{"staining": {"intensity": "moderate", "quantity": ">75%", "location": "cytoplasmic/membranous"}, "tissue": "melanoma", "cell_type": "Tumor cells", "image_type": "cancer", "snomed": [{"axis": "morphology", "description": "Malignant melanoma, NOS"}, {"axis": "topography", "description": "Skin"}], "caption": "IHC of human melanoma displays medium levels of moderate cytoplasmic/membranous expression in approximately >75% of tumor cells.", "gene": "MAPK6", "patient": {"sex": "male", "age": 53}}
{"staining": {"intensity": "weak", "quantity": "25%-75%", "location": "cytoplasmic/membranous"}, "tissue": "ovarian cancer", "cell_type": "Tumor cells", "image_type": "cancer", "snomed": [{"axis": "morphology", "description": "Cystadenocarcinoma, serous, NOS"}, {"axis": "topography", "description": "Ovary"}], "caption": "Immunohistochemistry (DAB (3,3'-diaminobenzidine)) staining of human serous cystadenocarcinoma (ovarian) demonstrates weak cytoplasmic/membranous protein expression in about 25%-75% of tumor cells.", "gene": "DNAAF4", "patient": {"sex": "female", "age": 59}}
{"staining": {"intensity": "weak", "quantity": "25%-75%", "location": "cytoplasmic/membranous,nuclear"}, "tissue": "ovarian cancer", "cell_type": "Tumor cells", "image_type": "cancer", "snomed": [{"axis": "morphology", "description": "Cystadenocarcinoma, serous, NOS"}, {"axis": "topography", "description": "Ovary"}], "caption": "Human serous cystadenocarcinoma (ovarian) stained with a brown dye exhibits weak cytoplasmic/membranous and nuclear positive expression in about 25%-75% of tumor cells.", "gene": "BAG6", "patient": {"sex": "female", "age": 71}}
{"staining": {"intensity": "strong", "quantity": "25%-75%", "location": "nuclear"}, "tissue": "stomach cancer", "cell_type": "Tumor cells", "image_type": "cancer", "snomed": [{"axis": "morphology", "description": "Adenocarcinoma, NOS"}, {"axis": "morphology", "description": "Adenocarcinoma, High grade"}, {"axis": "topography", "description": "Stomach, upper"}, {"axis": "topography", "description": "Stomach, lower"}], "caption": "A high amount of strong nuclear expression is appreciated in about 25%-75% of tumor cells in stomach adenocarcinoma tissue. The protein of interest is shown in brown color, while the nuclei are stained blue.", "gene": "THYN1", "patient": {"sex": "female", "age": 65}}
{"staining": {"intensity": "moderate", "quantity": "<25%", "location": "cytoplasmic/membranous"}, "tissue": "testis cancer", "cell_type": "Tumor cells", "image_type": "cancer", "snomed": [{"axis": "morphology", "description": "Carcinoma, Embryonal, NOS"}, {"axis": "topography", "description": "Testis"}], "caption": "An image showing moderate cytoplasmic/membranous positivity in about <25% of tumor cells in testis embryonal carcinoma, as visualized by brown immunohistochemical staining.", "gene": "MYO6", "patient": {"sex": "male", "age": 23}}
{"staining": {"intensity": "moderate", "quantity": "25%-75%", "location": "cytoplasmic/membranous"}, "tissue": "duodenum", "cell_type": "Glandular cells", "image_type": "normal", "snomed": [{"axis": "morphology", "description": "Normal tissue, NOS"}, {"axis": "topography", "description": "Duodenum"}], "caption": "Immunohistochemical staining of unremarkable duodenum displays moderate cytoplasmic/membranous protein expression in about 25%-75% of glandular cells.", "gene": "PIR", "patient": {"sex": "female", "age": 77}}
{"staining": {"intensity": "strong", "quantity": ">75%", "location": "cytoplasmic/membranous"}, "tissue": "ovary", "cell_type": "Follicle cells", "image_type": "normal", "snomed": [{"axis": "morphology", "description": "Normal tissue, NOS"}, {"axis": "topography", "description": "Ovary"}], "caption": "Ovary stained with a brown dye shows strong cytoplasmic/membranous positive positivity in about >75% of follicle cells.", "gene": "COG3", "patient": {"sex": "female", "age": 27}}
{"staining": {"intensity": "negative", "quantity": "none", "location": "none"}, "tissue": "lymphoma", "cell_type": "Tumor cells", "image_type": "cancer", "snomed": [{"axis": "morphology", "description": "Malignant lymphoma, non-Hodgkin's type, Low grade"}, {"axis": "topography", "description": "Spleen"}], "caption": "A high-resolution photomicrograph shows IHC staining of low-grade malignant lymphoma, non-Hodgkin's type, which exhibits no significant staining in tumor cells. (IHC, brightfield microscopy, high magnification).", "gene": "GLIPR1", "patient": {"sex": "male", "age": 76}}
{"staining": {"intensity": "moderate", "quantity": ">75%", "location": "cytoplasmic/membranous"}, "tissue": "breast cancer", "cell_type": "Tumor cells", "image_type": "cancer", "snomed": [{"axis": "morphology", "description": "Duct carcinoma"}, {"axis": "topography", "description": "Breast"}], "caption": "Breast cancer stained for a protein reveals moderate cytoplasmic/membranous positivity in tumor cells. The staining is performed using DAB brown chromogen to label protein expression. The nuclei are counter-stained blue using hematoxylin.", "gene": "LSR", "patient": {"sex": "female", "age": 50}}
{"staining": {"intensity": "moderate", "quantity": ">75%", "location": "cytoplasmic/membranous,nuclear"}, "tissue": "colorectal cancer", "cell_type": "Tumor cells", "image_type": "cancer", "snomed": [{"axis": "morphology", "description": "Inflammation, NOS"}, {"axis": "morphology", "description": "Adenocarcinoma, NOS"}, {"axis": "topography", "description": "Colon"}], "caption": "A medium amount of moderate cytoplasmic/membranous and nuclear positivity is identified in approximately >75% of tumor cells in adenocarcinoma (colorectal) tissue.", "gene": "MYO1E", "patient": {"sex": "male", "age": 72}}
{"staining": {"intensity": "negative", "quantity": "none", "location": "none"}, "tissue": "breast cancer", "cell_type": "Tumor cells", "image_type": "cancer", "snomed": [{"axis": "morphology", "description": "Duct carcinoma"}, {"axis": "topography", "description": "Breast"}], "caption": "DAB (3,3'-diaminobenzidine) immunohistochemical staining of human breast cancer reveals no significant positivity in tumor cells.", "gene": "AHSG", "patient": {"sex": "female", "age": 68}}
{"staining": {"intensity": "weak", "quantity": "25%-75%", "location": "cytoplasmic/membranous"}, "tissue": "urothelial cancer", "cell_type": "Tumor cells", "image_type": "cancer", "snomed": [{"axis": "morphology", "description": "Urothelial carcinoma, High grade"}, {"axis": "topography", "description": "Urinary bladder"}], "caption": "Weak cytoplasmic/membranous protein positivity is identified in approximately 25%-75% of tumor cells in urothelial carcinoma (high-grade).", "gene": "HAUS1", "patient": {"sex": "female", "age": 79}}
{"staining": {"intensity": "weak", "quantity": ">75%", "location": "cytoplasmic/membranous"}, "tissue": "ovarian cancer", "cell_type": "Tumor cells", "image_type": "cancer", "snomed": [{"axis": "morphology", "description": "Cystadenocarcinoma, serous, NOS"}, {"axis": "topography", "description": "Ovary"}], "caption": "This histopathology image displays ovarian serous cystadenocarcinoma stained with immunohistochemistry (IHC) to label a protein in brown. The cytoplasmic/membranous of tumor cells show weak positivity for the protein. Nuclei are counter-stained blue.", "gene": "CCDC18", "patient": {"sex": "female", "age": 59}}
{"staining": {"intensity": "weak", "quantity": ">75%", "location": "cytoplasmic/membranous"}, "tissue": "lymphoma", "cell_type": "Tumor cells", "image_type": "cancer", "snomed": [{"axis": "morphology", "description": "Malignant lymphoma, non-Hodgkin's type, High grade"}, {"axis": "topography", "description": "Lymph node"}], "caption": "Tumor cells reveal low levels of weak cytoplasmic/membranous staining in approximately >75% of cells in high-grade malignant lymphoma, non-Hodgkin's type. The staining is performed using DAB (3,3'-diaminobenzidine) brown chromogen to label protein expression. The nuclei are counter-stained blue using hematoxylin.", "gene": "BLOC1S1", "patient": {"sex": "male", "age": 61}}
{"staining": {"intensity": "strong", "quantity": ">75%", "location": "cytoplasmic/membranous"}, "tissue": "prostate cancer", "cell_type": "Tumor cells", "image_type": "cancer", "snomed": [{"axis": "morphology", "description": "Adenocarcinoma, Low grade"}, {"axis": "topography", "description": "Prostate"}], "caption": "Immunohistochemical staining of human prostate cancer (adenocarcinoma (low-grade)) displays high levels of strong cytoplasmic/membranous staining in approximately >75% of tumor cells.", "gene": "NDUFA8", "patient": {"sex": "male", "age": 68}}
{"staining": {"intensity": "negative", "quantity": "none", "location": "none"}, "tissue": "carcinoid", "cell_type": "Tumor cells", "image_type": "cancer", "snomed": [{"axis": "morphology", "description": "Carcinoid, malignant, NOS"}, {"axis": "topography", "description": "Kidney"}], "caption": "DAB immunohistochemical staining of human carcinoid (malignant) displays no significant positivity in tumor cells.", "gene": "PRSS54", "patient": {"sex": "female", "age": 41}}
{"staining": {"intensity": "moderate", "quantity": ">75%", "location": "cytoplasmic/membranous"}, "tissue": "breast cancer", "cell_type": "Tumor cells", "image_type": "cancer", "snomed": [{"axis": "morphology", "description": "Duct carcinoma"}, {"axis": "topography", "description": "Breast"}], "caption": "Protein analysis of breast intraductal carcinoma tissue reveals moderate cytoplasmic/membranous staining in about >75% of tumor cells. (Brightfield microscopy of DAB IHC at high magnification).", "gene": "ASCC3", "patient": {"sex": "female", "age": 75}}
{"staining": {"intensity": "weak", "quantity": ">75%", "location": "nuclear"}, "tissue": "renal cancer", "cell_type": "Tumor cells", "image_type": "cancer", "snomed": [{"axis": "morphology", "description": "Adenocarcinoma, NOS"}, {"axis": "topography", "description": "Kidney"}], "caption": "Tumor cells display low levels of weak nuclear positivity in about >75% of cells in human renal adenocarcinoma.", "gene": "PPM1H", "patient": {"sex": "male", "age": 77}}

= = =

* [EXERCISE AIM]:
Please reproduce, exactly as they appear above, the lines from the line containing "non-Hodgkin's type, Low" up to and including the line containing "cancer stained for".

* [RESULT OF THE EXERCISE]:
{"staining": {"intensity": "negative", "quantity": "none", "location": "none"}, "tissue": "lymphoma", "cell_type": "Tumor cells", "image_type": "cancer", "snomed": [{"axis": "morphology", "description": "Malignant lymphoma, non-Hodgkin's type, Low grade"}, {"axis": "topography", "description": "Spleen"}], "caption": "A high-resolution photomicrograph shows IHC staining of low-grade malignant lymphoma, non-Hodgkin's type, which exhibits no significant staining in tumor cells. (IHC, brightfield microscopy, high magnification).", "gene": "GLIPR1", "patient": {"sex": "male", "age": 76}}
{"staining": {"intensity": "moderate", "quantity": ">75%", "location": "cytoplasmic/membranous"}, "tissue": "breast cancer", "cell_type": "Tumor cells", "image_type": "cancer", "snomed": [{"axis": "morphology", "description": "Duct carcinoma"}, {"axis": "topography", "description": "Breast"}], "caption": "Breast cancer stained for a protein reveals moderate cytoplasmic/membranous positivity in tumor cells. The staining is performed using DAB brown chromogen to label protein expression. The nuclei are counter-stained blue using hematoxylin.", "gene": "LSR", "patient": {"sex": "female", "age": 50}}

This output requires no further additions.